美浦居残りになった先週土曜は、連休でごった返す阿見WINSを経由して帰宅。購入した馬券を手にワクワクしつつテレビをつけると、すでに不穏な空気が漂っていた。画面に映し出されたのは、大粒のひょうが爆音とともに芝コースに飛散するシーン。五月晴れの千葉からは想像できない荒天で、まさかこの季節に開催中止とは関係者も思わなかったろう。
翌週(7日)のトレセンでは「装鞍も終わり、送り出すだけだったんだけど…」(
奥村武調教師)と残念そうな声が相次いだ。
NHKマイルCの
グランアレグリア凡走(5着)も、ひょっとしたら前日の府中入りが裏目に作用したのかもしれない。
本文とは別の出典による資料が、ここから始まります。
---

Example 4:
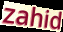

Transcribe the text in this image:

zahid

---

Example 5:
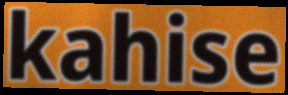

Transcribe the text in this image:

kahise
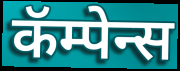
कॅम्पेन्स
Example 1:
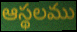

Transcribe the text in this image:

ఆస్థలము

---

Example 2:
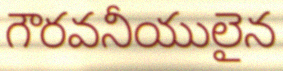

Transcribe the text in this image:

గౌరవనీయులైన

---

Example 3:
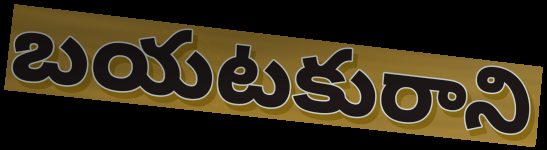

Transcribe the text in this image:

బయటకురాని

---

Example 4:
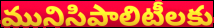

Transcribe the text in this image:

మునిసిపాలిటీలకు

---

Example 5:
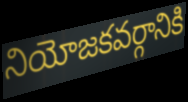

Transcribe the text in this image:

నియోజకవర్గానికి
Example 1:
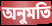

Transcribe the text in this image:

অনুমতি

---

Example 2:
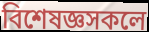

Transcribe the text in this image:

বিশেষজ্ঞসকলে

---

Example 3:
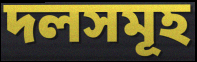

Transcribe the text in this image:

দলসমূহ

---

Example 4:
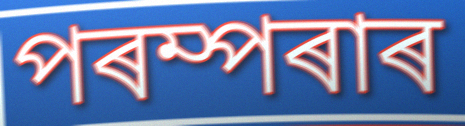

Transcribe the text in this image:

পৰম্পৰাৰ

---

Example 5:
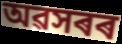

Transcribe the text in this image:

অৱসৰৰ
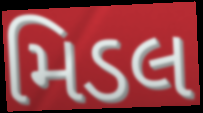
મિડલ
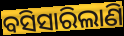
ବସିସାରିଲାଣି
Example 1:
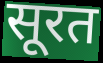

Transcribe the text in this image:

सूरत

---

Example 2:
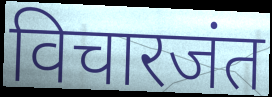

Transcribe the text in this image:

विचारजंत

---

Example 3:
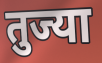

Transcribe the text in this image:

तुज्या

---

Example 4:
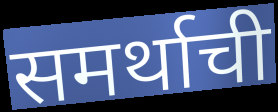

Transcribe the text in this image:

समर्थाची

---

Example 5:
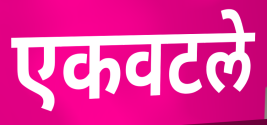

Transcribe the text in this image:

令和初っぱなに痛感したのは、競馬は何があるか分からない――。その意味で今週の
ヴィクトリアマイルはフィジカルよりメンタル面を重視した。中でも注目は「デビューから一度も崩れず走るんだから大した馬」と
国枝栄調教師がたたえる
フロンテアクイーンだ。
前走の
中山牝馬Sはデビューから実に25戦目、6歳春にして待望のタイトル奪取。まさに遅咲きの代表格だが、興味深いのは同じ
メイショウサムソン産駒の6歳馬
デンコウアンジュも今春の
福島牝馬Sで4年ぶりの重賞Vを果たした点にある。
「使い込むと競馬に飽きて走らなくなる馬は多いけど、この馬はさまざまな経験を糧にイレ込みが消えて余計なことをしなくなった。普段が落ち着ける分、必要な時に反応できるんだ。確かサムソンも一戦ごとに強くなって、ダービー制覇はデビューから11戦目だったよな。父のメンタルを受け継いでいるんだろうか」(国枝調教師)
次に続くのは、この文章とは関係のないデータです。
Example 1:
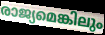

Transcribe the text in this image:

രാജ്യമെങ്കിലും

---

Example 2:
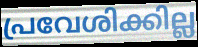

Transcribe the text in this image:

പ്രവേശിക്കില്ല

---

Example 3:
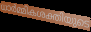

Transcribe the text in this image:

ധാർമ്മികശക്തിയുടെ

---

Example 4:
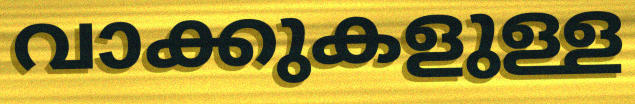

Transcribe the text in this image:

വാക്കുകളുള്ള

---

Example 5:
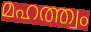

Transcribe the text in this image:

മഹത്ത്വം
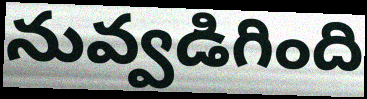
నువ్వడిగింది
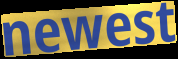
newest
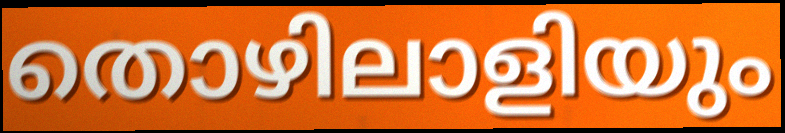
തൊഴിലാളിയും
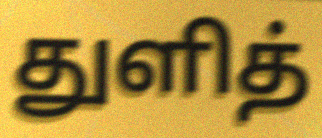
துளித்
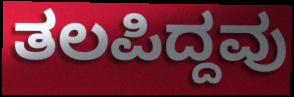
ತಲಪಿದ್ದವು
だんだん良くなる法華の太鼓ではないが、枯れて味が出る血統なのだろう。思えば、昨年は1週前の心房細動で
ヴィクトリアマイルを無念の回避。今回は苦難を乗り越えた3年越しのリベンジ(17年8着)の舞台でもある。
「馬が臨戦態勢にあるというか、こっちの反応を待っている感じ。普段の歩きからドッシリしているし、レースが非常に楽しみですね。ハナ差しのいだ前走のように、勝負根性をうまく引き出せれば」と、1週前に同馬のメンタルを強調したのは
三浦皇成。思えば、鞍上にとっても実に80回目のGI挑戦…。先週の
プリンシパルSの返還額は、もはや何があっても動じない“叩き上げコンビ”にそのままつぎ込む算段だ。